Consubstanciando esta experiência de partilha nas actividades da ACEGE, o Patriarca considerou que os grupos Cristo na Empresa (CnE), que integra enquanto Assistente de um dos grupos, são “uma grande iniciativa”, resultando em “reflexões muito úteis que todos os meses vamos levando por diante”.
[quote_center]Quem conhece o Evangelho tem uma particular responsabilidade[/quote_center]
E, sublinhando a sua presença “não apenas de ofício, mas de compromisso e de convicção” na associação empresarial, defendeu que “enquanto cristãos e protagonistas do Evangelho, hoje estamos na sociedade como Jesus Cristo dizia para estarmos, ou seja, como fermento na massa”. Sobre este texto que “sobreleva cada vez mais na minha parca inteligência das coisas”, D. Manuel Clemente contextualiza: “durante muitos anos dei aulas de História da Igreja e História do Cristianismo. Com os alunos, tal como em seminários, etc., vinha muitas vezes à baila a questão – o que é a Igreja? Como está na sociedade? Agora, que estou à beira dos setenta [anos], cada vez penso mais nesta passagem do Evangelho”.
Para o Cardeal Patriarca, “há o fermento e há a massa”. Mas, no final, “há um único juiz da competência e do respectivo cumprimento por cada um, que é Deus, o único que conhece o coração de todos os homens e mulheres à superfície da Terra, nas gerações sucessivas”, desde os nossos antepassados até “ao futuro não sei em que planeta, de que sol”.
Segundo D. Manuel, “nós que conhecemos Jesus Cristo, como aqueles primeiros que há dois mil anos o conheceram, e que somos, tanto quanto eles foram, seduzidos pela sua maneira de viver nos 30 e poucos anos que conviveu como ser humano, e por aquilo que as comunidades depois guardaram das suas palavras (e que está nos Evangelhos) temos uma particular responsabilidade”. E, se assim é, “vamos ser o fermento da massa do mundo”, já que “como Ele diz noutra passagem, um pouco de fermento leveda toda a massa”. Ou seja, “quem conhece o Evangelho – qual resumo de toda a tradição bíblica – tem por isso uma responsabilidade. Pela sua maneira de pensar, de falar, de proceder – e concretamente no mundo da economia e das empresas, como é o caso desta associação, tem de ser fermento. Um cristão a sério fermenta a massa.
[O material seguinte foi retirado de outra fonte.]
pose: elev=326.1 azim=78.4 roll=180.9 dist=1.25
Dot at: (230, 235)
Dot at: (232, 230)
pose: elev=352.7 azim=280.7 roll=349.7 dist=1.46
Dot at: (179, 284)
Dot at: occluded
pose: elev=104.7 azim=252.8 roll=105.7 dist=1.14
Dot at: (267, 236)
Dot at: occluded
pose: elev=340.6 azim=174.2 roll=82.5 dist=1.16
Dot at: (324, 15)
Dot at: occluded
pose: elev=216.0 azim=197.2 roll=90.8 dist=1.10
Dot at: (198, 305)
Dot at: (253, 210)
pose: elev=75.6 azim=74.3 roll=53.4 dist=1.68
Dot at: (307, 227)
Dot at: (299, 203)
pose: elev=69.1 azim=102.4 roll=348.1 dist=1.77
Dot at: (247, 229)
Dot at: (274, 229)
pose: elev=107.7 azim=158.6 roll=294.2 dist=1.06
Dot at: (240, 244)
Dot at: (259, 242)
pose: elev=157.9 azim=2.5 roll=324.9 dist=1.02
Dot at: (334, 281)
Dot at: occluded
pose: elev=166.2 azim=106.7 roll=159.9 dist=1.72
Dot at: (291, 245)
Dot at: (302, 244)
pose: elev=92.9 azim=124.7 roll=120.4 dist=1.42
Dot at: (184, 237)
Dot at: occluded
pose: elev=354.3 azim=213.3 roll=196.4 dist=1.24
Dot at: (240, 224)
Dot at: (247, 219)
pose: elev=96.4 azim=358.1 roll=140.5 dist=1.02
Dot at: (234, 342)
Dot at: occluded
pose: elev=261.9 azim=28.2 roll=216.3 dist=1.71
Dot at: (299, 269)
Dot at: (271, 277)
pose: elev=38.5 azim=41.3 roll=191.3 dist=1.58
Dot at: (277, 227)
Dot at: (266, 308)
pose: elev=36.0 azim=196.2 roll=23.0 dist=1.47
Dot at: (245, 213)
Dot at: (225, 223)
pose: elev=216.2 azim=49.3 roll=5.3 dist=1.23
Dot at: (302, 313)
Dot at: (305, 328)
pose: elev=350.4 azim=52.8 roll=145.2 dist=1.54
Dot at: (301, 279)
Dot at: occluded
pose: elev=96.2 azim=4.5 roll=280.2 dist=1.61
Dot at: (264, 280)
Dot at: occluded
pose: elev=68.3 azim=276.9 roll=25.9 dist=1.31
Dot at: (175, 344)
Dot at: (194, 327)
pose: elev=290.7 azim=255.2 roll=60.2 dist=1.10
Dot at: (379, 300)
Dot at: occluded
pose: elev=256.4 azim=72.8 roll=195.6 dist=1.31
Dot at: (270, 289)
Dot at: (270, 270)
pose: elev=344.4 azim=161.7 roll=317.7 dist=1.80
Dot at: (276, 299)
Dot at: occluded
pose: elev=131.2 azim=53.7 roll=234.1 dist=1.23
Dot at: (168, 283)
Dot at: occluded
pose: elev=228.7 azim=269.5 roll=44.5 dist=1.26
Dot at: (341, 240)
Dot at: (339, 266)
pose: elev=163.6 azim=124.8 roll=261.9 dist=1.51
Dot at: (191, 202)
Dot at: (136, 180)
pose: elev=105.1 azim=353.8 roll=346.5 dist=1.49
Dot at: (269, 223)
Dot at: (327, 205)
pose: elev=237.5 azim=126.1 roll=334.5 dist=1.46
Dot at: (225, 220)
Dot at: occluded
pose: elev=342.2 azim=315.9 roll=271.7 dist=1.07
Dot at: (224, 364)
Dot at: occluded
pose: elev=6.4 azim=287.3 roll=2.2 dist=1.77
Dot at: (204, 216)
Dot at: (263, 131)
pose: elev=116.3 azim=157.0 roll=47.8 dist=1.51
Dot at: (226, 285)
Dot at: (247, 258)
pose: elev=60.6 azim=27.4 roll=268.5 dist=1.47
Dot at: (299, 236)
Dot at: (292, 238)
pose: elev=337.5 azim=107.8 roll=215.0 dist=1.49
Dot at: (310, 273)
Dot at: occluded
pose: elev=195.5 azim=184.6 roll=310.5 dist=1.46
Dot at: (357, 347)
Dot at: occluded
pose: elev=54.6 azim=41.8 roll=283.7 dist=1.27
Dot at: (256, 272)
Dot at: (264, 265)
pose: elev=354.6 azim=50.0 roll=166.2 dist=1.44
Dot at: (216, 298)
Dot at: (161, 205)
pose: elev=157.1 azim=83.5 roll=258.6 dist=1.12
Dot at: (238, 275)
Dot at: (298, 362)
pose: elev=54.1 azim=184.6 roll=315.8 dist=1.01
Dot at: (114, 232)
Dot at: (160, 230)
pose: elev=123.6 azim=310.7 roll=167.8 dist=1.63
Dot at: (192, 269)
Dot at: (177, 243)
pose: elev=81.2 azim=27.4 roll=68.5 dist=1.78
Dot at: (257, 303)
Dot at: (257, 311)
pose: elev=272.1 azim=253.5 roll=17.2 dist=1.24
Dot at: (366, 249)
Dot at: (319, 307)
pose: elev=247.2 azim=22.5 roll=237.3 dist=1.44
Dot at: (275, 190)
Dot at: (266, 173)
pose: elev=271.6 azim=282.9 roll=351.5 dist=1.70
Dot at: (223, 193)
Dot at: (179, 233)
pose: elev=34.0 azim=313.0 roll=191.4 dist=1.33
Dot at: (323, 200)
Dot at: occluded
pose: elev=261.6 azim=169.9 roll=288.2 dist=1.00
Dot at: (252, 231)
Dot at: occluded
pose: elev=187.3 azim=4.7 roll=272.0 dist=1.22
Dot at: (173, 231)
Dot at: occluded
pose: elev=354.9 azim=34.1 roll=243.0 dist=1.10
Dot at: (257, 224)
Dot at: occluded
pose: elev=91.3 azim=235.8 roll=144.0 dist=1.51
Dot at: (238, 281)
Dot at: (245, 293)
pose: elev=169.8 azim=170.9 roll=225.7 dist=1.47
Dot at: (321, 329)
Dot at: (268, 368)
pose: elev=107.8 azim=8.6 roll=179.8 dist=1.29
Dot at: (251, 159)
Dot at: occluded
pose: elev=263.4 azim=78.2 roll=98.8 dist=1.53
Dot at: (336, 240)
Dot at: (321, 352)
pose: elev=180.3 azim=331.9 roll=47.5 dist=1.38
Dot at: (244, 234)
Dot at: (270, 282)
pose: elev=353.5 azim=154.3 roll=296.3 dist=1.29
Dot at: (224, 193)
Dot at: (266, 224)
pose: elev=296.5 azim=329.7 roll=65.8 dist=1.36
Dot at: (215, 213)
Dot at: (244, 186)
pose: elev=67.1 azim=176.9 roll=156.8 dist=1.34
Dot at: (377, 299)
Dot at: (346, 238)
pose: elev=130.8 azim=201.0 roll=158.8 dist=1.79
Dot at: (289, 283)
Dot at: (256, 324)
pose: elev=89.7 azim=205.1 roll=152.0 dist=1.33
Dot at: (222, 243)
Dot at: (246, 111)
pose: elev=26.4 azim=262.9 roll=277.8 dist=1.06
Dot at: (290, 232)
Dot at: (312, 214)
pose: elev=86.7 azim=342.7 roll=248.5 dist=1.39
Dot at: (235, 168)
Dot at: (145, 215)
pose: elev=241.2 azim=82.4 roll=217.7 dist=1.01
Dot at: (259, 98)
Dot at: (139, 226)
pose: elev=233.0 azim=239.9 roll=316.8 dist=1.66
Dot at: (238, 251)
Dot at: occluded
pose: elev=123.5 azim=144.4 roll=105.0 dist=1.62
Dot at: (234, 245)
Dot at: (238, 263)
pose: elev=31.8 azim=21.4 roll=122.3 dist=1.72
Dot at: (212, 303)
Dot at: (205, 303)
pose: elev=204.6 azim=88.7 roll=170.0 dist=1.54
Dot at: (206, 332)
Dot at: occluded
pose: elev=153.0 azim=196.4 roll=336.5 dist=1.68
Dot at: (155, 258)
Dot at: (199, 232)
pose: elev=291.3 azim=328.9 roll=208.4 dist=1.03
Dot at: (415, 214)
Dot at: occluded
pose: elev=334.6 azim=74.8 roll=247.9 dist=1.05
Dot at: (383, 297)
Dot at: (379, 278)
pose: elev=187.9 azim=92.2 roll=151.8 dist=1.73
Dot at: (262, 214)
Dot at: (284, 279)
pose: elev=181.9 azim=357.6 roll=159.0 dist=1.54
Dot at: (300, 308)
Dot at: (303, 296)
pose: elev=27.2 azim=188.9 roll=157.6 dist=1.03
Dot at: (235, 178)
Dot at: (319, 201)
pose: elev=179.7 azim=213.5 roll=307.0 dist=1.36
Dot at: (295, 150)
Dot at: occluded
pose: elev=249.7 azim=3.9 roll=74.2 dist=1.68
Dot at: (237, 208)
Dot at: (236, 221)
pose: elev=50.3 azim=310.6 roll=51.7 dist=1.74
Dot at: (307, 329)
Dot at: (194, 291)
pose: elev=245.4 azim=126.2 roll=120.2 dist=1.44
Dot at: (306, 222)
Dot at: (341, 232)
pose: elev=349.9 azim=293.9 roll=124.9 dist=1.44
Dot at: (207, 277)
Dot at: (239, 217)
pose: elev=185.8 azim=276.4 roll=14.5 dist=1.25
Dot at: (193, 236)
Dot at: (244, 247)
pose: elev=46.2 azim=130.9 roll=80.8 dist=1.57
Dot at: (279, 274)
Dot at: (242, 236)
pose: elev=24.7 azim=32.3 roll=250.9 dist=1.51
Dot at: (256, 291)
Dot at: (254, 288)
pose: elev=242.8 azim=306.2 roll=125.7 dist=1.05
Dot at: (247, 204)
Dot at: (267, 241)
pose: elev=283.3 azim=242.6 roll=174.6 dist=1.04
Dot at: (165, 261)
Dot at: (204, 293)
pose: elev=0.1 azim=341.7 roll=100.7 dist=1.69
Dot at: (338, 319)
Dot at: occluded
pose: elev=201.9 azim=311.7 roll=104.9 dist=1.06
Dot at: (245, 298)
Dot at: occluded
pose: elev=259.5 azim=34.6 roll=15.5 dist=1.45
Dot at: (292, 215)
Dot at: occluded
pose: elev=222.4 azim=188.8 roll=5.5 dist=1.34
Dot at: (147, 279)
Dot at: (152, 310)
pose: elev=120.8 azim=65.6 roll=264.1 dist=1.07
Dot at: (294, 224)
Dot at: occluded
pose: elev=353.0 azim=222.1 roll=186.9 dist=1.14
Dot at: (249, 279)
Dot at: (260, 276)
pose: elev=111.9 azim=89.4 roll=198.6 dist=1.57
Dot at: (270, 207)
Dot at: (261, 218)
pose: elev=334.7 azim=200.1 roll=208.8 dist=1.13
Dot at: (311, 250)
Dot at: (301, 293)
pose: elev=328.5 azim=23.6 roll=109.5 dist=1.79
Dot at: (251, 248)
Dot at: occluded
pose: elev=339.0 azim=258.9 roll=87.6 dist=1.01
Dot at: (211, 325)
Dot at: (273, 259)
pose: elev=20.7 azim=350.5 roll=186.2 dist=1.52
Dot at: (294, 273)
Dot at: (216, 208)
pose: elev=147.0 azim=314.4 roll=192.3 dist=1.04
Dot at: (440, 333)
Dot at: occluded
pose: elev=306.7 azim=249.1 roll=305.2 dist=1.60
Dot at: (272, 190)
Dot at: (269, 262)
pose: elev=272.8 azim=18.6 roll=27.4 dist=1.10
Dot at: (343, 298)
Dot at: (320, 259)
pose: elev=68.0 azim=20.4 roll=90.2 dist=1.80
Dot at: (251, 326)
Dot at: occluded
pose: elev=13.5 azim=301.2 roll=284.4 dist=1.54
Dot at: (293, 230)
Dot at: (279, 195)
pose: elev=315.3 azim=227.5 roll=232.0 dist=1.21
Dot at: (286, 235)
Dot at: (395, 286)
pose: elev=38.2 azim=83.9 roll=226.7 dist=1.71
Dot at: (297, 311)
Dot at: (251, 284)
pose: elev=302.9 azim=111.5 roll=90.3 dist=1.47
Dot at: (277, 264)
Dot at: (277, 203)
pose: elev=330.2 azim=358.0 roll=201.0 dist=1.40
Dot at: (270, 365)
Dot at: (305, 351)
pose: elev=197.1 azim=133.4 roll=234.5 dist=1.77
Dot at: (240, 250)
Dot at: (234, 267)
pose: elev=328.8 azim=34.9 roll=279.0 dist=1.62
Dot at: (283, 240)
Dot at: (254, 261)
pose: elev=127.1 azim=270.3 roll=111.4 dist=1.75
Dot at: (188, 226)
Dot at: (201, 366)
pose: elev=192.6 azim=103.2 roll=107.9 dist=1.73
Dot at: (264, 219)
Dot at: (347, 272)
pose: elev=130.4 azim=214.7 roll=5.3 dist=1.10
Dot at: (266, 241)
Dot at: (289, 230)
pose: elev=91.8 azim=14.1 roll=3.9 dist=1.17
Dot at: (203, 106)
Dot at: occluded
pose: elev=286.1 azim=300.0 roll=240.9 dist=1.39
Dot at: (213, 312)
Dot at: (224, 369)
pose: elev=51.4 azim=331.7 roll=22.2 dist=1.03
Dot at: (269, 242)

E não é preciso fazer da secretária um púlpito”.
Trata-se, acredita o Patriarca de Lisboa, de uma maneira de estar, de conviver e de trabalhar, nas decisões que se tomam, nos critérios que realmente fazem evoluir e crescer. Trata-se, pois, “do verdadeiro sentido que o desenvolvimento tem, e que é mais que crescimento”. Há cerca de cinquenta anos, o Papa Paulo VI publicou uma encíclica decisiva, Populorum Progressio, que está hoje “completamente actual”. Ali se diz “o desenvolvimento não se reduz a um simples crescimento económico. Para ser autêntico, deve ser integral, quer dizer, promover todos os homens e o homem todo”.
[quote_center]Um cristão a sério é o fermento da massa, concretamente no mundo da economia e das empresas[/quote_center]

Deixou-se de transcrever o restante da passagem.